Dólar sobe para R$ 5,15 e Bolsa cai com tensão EUA-Irã. Ataques no Estreito de Ormuz elevam petróleo e geram cautela global.

Tensão EUA-Irã eleva dólar a R$ 5,15 e derruba Bolsa

O dólar comercial fechou em alta de 0,39% nesta terça-feira (7), cotado a R$ 5,1522, impulsionado pela escalada das tensões entre Estados Unidos e Irã. O mercado financeiro reagiu a mísseis que atingiram navios comerciais e um petroleiro no Estreito de Ormuz, e à subsequente revogação, por parte de Washington, da licença que autorizava a venda de petróleo iraniano.

## Mercado reage com cautela

A piora na percepção de risco geopolítico levou investidores a buscar a segurança do dólar, fortalecendo a moeda americana no exterior e penalizando o real e outras moedas de economias emergentes. O índice DXY, que mede a força do dólar contra seis moedas fortes, avançava 0,21%. O Ibovespa, principal índice da Bolsa brasileira, acompanhou o movimento de aversão ao risco e recuou 0,25%, fechando aos 172.021 pontos.
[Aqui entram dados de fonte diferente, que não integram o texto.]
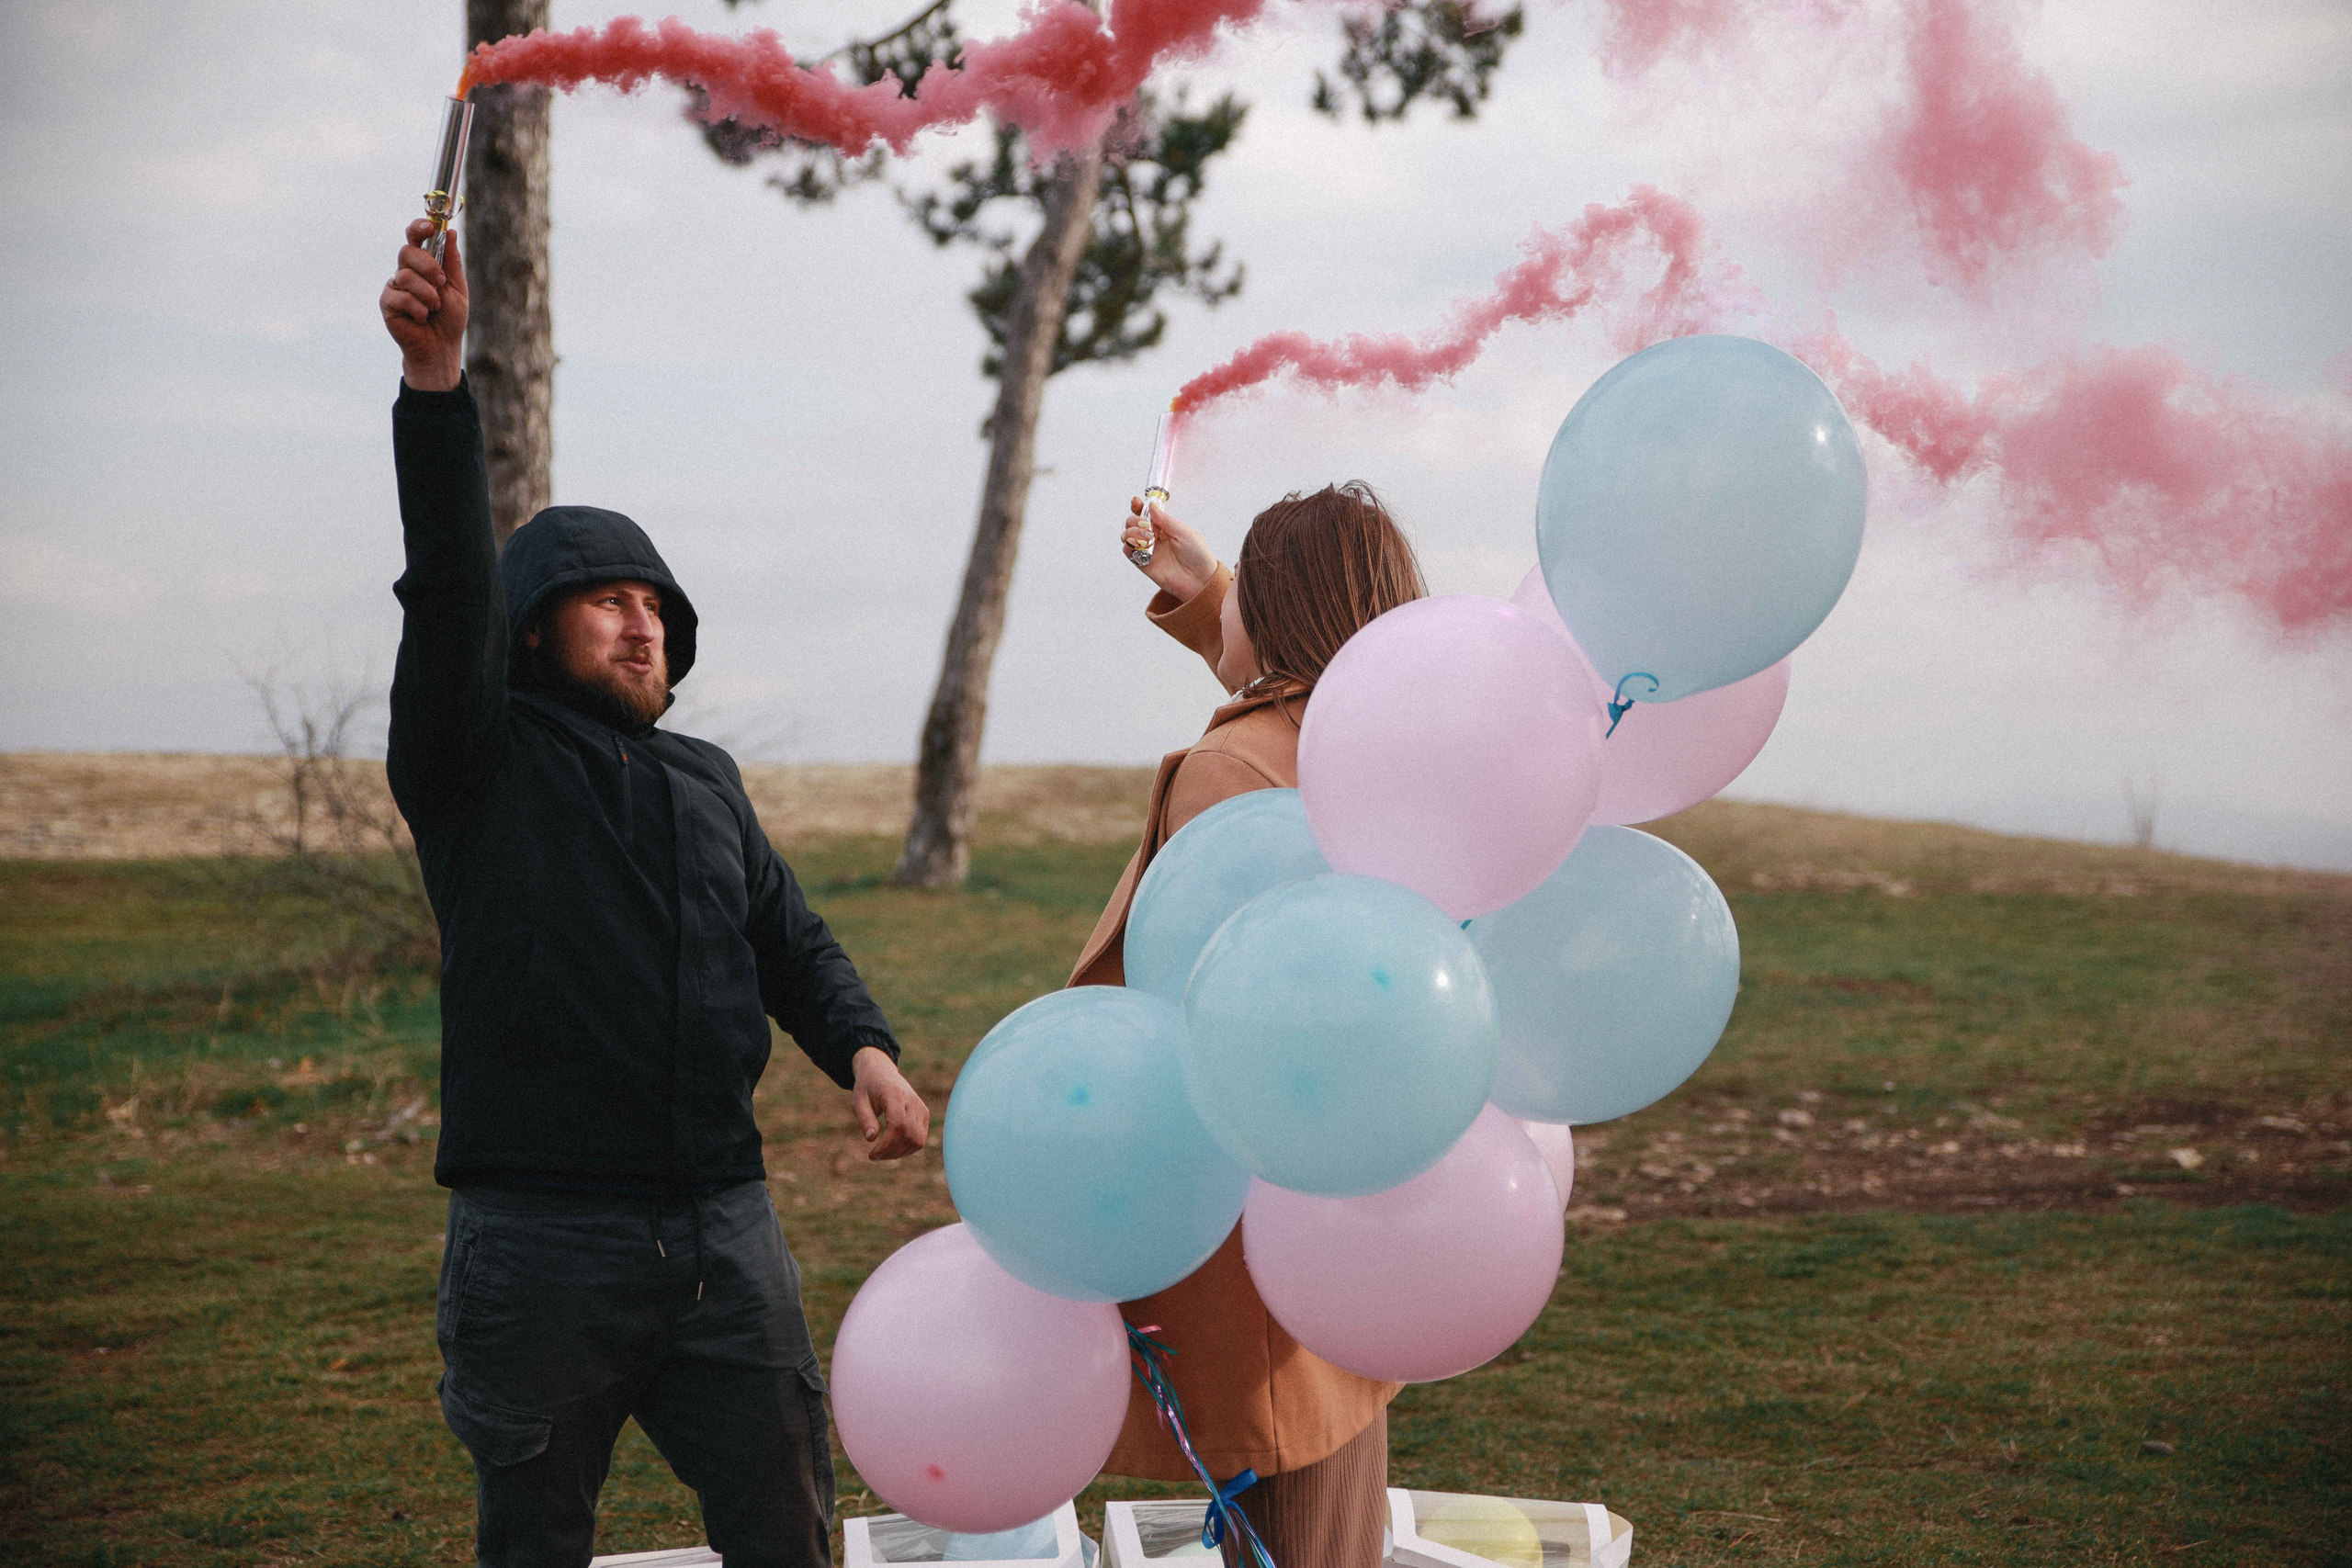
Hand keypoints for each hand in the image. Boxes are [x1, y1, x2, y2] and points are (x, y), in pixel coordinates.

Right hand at [381, 218, 466, 390]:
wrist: (441, 346)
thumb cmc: (449, 318)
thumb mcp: (457, 288)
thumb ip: (452, 262)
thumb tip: (450, 232)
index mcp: (423, 264)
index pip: (415, 238)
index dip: (419, 227)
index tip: (428, 226)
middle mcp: (406, 271)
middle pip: (407, 252)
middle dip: (428, 266)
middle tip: (440, 283)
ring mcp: (394, 286)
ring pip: (406, 276)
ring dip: (427, 294)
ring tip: (433, 308)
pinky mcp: (387, 303)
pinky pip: (401, 297)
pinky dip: (418, 309)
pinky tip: (421, 318)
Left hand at [850, 1046, 929, 1160]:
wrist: (881, 1072)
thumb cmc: (867, 1088)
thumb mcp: (858, 1101)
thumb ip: (865, 1119)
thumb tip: (871, 1139)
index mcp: (895, 1095)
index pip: (898, 1125)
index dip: (886, 1145)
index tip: (871, 1155)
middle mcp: (913, 1101)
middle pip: (909, 1135)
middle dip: (892, 1152)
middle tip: (874, 1156)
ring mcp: (921, 1108)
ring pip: (918, 1140)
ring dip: (900, 1153)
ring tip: (883, 1153)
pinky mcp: (924, 1114)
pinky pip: (920, 1138)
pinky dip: (908, 1148)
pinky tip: (893, 1148)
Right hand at [1122, 498, 1219, 602]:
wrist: (1200, 580)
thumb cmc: (1198, 555)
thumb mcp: (1184, 532)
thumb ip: (1165, 520)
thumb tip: (1151, 505)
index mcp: (1165, 528)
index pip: (1147, 514)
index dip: (1139, 507)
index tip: (1136, 501)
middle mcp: (1154, 537)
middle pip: (1133, 523)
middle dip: (1134, 519)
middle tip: (1146, 525)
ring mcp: (1148, 550)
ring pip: (1128, 536)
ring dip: (1131, 531)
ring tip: (1145, 536)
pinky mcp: (1143, 564)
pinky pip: (1128, 552)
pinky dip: (1129, 546)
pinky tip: (1140, 544)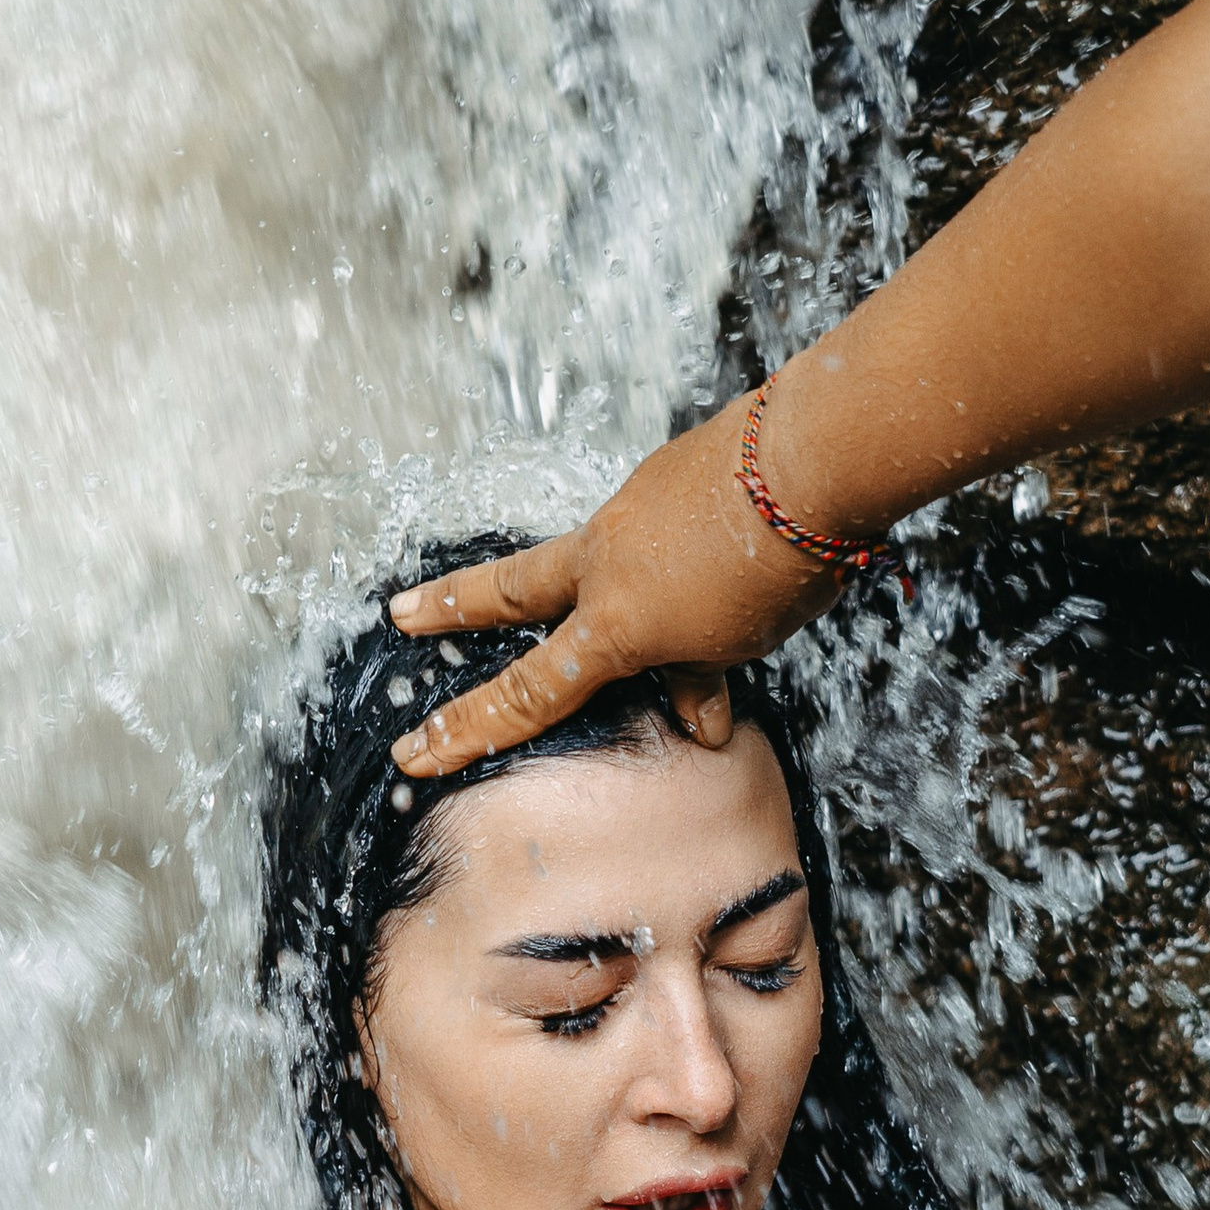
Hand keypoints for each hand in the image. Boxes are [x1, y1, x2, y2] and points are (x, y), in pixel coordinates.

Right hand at [385, 397, 836, 779]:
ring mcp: (625, 513)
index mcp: (614, 625)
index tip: (416, 748)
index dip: (468, 728)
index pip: (527, 693)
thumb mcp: (739, 643)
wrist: (810, 460)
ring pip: (571, 555)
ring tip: (588, 587)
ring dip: (559, 578)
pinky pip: (635, 529)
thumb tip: (701, 725)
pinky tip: (686, 548)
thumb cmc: (778, 567)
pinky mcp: (657, 478)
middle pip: (507, 592)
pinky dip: (645, 553)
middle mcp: (602, 564)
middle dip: (451, 608)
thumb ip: (702, 678)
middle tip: (400, 613)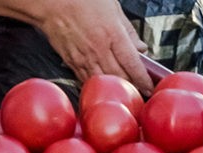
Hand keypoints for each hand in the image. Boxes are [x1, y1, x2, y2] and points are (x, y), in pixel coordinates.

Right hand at [32, 0, 152, 93]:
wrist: (52, 3)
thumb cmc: (81, 0)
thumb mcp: (112, 7)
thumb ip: (128, 30)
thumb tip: (140, 48)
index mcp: (112, 34)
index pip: (133, 64)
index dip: (143, 79)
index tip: (150, 87)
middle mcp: (99, 49)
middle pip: (120, 77)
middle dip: (132, 88)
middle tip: (141, 94)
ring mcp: (84, 58)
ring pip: (104, 82)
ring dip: (115, 89)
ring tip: (124, 93)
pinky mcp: (72, 62)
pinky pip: (87, 80)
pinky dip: (97, 85)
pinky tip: (103, 87)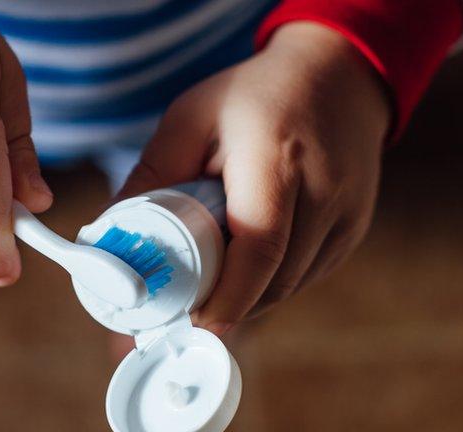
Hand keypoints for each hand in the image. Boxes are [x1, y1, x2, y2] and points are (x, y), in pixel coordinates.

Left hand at [118, 22, 389, 334]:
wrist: (337, 75)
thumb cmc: (254, 96)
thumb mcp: (191, 119)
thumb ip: (152, 175)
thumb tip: (109, 235)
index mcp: (277, 159)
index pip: (258, 245)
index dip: (227, 296)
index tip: (193, 324)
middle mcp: (323, 190)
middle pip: (274, 278)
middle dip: (227, 305)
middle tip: (183, 312)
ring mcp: (347, 214)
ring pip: (291, 286)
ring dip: (249, 298)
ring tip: (210, 287)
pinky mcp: (353, 230)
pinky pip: (306, 276)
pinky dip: (272, 284)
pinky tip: (246, 268)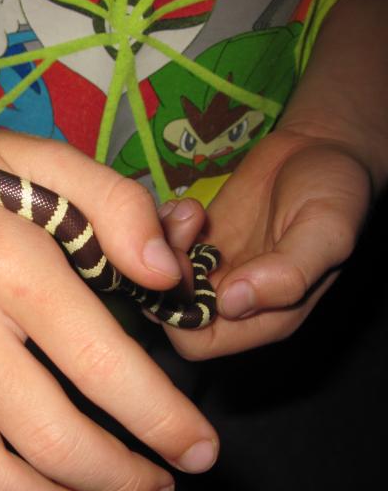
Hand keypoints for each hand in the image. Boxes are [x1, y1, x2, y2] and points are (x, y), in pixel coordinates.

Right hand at [0, 121, 218, 490]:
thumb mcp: (48, 161)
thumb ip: (120, 209)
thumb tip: (167, 278)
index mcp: (7, 264)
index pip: (102, 366)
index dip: (163, 422)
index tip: (199, 452)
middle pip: (47, 439)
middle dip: (120, 480)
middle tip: (158, 489)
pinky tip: (21, 486)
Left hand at [158, 129, 370, 358]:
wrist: (320, 147)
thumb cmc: (334, 191)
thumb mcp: (325, 231)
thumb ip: (288, 275)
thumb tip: (234, 304)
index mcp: (264, 317)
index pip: (199, 343)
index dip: (182, 315)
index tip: (191, 267)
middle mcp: (230, 301)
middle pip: (169, 310)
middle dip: (165, 274)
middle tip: (186, 234)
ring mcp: (209, 270)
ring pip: (157, 277)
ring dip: (162, 245)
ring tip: (191, 213)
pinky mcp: (195, 241)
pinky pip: (156, 247)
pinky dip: (160, 226)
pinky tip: (187, 207)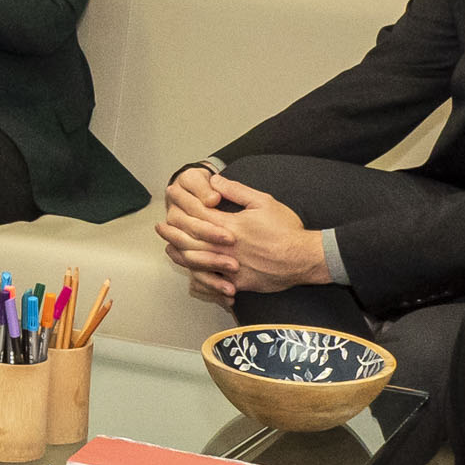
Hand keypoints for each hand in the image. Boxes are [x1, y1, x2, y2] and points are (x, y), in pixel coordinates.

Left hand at [156, 174, 327, 302]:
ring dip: (179, 253)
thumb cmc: (286, 228)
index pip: (197, 212)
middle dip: (172, 231)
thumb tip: (214, 181)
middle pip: (190, 238)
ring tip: (168, 248)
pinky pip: (212, 281)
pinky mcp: (237, 283)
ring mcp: (230, 266)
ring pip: (196, 261)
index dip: (182, 203)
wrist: (304, 258)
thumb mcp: (264, 202)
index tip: (172, 195)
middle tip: (159, 227)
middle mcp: (225, 246)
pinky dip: (198, 276)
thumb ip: (236, 191)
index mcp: (230, 224)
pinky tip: (190, 271)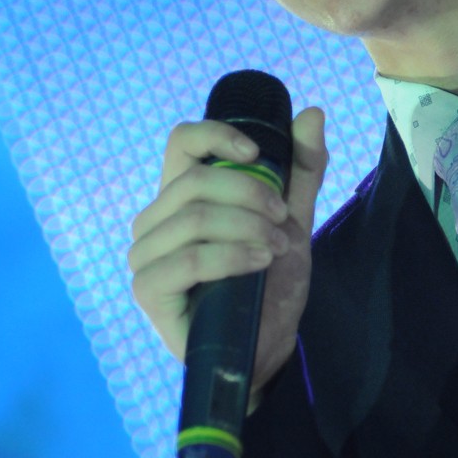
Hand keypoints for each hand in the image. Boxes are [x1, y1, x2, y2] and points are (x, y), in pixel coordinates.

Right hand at [128, 107, 326, 395]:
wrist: (268, 345)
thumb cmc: (269, 280)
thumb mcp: (292, 218)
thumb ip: (301, 168)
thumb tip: (311, 112)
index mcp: (181, 194)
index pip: (182, 141)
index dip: (218, 136)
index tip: (257, 154)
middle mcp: (154, 219)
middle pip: (195, 179)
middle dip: (250, 194)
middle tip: (282, 219)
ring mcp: (146, 255)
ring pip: (193, 217)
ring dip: (246, 227)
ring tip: (276, 248)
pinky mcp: (149, 289)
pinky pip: (190, 258)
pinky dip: (232, 255)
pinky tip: (259, 262)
## Impacto no petróleo e juros

O conflito no Oriente Médio elevou os preços do petróleo Brent em 4,32%, a US$ 75,10, e o WTI em 4,27%, a US$ 71,48. A alta da commodity acende um alerta sobre a inflação nos Estados Unidos, o que pode levar o Federal Reserve (Fed) a adotar uma política monetária mais apertada, com possíveis novas altas nos juros. Investidores aguardam a ata da última reunião de juros do FOMC, que será divulgada nesta quarta-feira (8), em busca de sinais sobre os próximos passos da política monetária americana.

## Perspectivas para o Real

Apesar da alta diária, o dólar acumula queda de 0,31% na semana e 0,21% no mês. O real devolveu parte dos ganhos da véspera, quando registrou o melhor desempenho entre as moedas mais líquidas. Analistas apontam que o diferencial de juros entre Brasil e EUA, além de uma balança comercial favorável, podem sustentar a moeda brasileira no curto prazo. Contudo, a proximidade das eleições presidenciais brasileiras em outubro eleva os riscos de médio prazo, com potencial aumento do prêmio de risco fiscal e político.

## Indicadores econômicos aguardados

No cenário doméstico, o mercado aguarda a divulgação do IPCA (Índice Nacional de Preços ao Consumidor Amplo) de junho, prevista para sexta-feira (10), que trará mais um termômetro da inflação no Brasil. A tensão geopolítica global, somada à espera por dados econômicos importantes, mantém os investidores em compasso de espera.